### EXERCISE MATERIAL

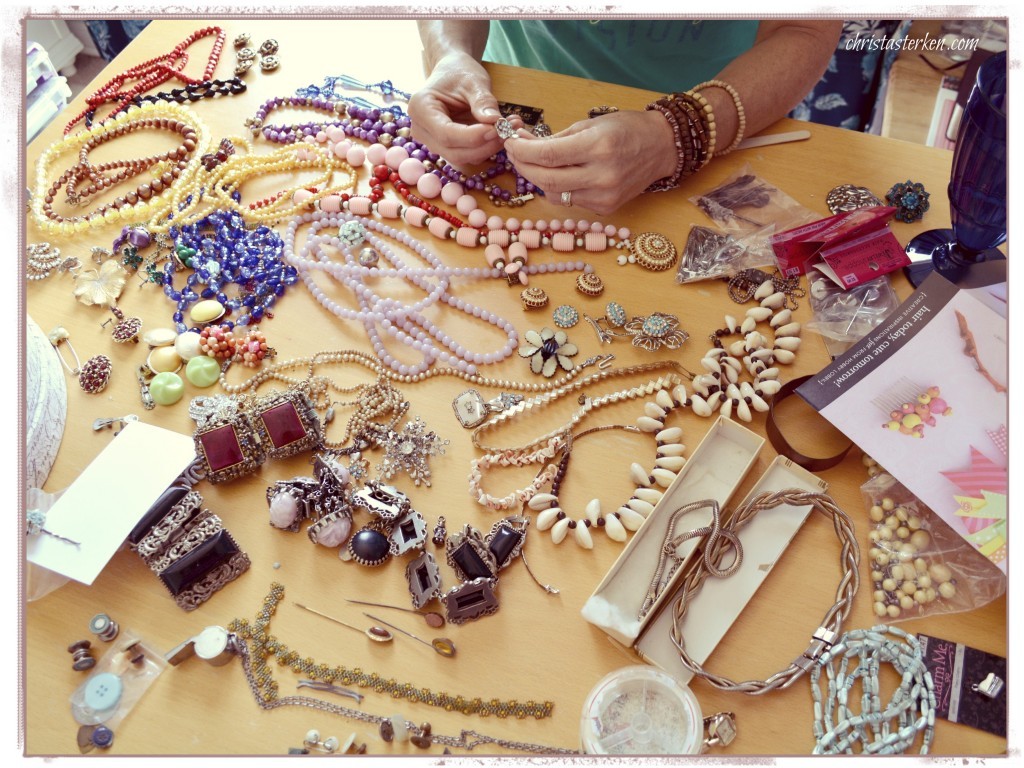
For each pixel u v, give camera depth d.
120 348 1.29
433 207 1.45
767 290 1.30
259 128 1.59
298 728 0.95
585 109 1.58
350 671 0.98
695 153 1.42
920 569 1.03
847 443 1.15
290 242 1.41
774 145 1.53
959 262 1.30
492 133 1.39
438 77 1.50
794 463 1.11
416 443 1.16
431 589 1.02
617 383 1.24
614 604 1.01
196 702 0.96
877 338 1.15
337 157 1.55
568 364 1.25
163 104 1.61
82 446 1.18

######
### EXERCISE MATERIAL

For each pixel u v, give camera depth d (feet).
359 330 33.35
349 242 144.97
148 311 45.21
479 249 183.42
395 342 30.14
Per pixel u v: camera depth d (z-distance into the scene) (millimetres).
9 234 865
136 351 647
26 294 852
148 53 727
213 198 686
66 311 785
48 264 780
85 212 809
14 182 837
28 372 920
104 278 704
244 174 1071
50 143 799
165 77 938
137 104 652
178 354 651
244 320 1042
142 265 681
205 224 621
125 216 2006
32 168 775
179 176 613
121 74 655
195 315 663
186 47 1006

######
### EXERCISE MATERIAL

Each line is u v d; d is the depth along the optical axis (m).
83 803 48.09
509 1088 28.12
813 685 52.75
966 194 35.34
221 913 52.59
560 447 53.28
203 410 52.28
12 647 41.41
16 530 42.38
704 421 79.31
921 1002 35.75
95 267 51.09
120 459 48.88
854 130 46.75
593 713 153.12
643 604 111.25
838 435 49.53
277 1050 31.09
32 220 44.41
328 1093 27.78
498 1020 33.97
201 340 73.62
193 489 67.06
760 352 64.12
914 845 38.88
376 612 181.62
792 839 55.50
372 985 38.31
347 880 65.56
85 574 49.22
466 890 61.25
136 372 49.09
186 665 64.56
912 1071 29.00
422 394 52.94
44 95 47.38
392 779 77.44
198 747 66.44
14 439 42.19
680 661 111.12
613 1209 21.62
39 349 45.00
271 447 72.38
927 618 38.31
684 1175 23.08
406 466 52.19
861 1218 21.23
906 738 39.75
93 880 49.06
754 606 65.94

######

● **EXERCISE REQUIREMENTS**
Using the data above, reproduce exactly the lines from the line that contains "186 665 64.56" through the line that contains "754 606 65.94", including both.

● **OUTPUT OF THE TASK**
186 665 64.56
912 1071 29.00
422 394 52.94
44 95 47.38
392 779 77.44
198 747 66.44
14 439 42.19
680 661 111.12
613 1209 21.62
39 349 45.00
271 447 72.38
927 618 38.31
684 1175 23.08
406 466 52.19
861 1218 21.23
906 738 39.75
93 880 49.06
754 606 65.94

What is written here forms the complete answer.